(Action item) The required output is the exact run of lines below that opens at the line with "Mayenne (53)" and closes at the line with "scelta del prodotto".

[Records from a data collection]
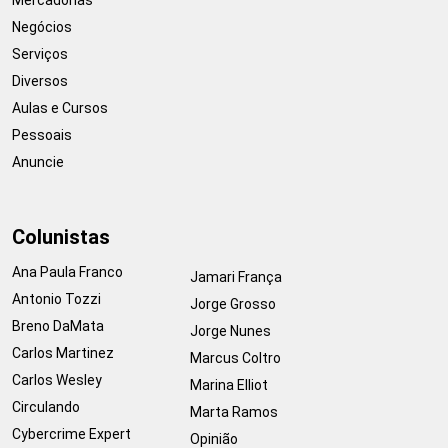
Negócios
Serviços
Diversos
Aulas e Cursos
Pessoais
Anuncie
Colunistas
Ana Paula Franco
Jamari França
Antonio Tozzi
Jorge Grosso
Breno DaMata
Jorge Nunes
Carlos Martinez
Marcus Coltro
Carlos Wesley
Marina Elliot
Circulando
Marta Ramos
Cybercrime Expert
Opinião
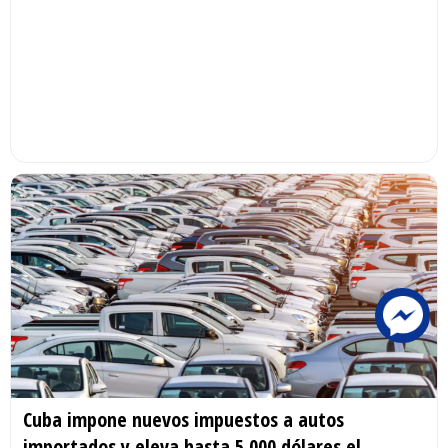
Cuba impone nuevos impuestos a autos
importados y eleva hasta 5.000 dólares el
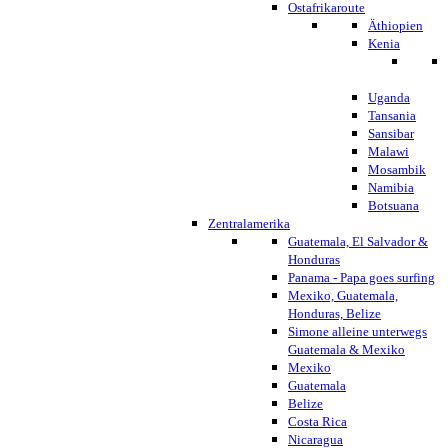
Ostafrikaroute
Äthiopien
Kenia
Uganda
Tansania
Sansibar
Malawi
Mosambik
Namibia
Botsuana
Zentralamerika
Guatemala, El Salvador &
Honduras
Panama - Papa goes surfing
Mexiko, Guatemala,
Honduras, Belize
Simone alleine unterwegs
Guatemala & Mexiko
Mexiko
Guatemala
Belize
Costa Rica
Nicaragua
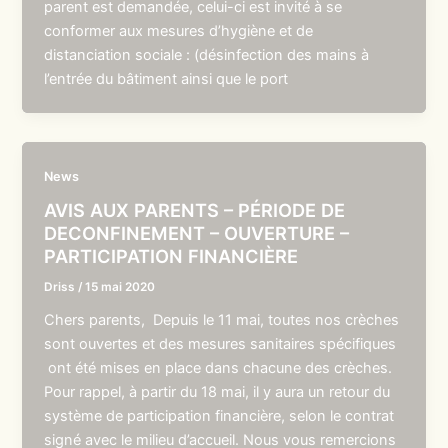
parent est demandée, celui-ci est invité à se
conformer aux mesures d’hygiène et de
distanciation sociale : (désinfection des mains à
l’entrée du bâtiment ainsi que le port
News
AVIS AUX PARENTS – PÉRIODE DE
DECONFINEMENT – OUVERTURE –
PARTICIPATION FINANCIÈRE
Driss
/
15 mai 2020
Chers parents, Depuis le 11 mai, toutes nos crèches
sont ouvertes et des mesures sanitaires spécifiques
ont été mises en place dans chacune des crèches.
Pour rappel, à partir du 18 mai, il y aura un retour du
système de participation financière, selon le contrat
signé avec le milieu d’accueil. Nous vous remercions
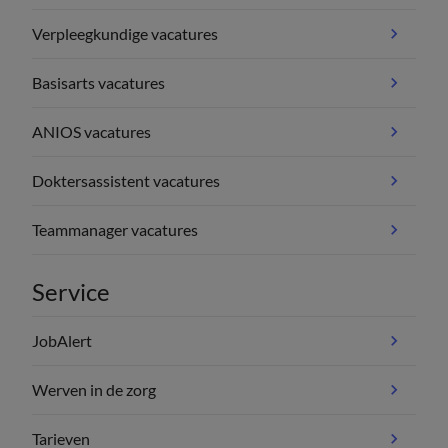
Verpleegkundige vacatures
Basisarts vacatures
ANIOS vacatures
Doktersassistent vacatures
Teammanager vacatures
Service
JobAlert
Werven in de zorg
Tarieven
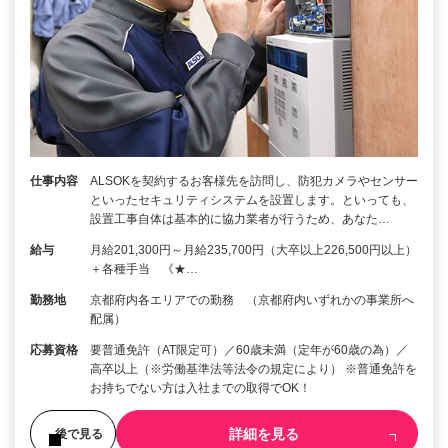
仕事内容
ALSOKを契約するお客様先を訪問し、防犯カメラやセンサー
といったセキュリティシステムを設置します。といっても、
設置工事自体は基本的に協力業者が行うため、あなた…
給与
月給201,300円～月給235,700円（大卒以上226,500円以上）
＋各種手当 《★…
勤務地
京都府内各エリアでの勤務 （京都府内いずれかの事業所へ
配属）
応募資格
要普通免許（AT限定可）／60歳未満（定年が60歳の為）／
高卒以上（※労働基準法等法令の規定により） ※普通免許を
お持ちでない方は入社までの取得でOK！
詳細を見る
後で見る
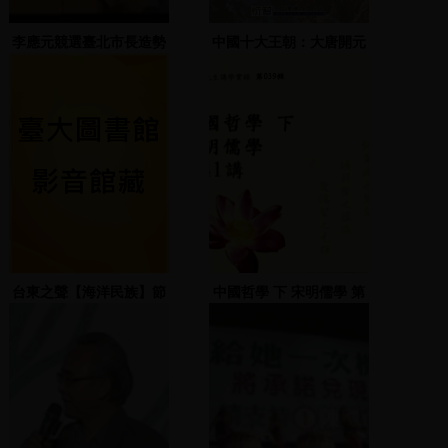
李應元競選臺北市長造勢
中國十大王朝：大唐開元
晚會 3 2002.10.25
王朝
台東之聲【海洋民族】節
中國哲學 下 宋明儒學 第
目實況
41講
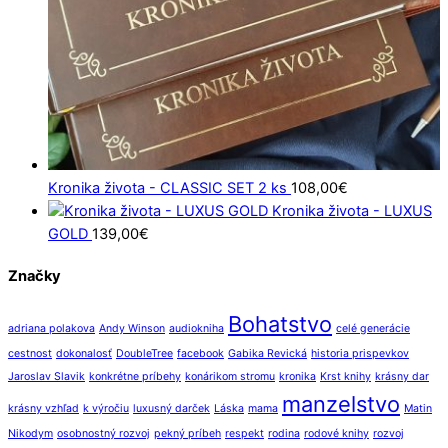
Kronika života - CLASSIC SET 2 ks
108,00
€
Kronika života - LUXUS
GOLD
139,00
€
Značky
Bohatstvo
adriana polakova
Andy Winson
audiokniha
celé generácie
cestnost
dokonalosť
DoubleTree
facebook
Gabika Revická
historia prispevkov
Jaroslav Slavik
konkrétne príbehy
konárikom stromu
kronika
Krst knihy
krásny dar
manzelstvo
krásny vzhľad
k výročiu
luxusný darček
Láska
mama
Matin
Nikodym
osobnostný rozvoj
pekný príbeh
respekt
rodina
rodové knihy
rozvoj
--
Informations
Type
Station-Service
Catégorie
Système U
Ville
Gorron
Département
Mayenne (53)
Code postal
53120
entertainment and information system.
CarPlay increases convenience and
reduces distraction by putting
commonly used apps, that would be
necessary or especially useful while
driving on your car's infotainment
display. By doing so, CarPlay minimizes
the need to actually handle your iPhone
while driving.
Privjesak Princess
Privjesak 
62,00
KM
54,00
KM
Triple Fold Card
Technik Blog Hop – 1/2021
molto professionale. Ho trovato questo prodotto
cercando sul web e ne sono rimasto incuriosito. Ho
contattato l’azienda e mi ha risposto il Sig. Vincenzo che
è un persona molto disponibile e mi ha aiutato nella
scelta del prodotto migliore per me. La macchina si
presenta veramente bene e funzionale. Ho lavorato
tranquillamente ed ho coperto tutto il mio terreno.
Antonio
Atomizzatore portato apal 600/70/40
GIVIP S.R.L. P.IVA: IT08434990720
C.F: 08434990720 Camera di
--
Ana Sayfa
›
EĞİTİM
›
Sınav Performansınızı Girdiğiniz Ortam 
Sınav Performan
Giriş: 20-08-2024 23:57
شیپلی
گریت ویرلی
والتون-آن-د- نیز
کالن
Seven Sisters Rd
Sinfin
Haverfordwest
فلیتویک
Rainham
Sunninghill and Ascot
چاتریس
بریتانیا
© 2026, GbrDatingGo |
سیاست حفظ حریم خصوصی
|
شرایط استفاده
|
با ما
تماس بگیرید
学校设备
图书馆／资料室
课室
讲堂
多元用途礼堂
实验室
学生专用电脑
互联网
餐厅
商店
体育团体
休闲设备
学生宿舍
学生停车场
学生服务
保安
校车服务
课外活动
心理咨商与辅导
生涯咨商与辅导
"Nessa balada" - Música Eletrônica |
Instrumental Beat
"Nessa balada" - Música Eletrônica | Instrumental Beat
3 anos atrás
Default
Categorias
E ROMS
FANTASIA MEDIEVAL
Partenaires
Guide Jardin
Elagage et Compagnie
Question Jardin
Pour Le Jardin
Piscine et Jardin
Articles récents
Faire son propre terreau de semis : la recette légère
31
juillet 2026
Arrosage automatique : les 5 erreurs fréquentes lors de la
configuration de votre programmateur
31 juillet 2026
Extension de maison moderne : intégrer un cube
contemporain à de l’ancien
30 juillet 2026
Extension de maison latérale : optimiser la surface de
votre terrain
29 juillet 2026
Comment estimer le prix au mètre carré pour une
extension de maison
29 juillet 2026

(Exercise output)
Mayenne (53)
Code postal
53120
entertainment and information system.
CarPlay increases convenience and
reduces distraction by putting
commonly used apps, that would be
necessary or especially useful while
driving on your car's infotainment
display. By doing so, CarPlay minimizes
the need to actually handle your iPhone
while driving.
Privjesak Princess
Privjesak 
62,00
KM
54,00
KM
Triple Fold Card
Technik Blog Hop – 1/2021
molto professionale. Ho trovato questo prodotto
cercando sul web e ne sono rimasto incuriosito. Ho
contattato l’azienda e mi ha risposto il Sig. Vincenzo che
è un persona molto disponibile e mi ha aiutato nella
scelta del prodotto migliore per me. La macchina si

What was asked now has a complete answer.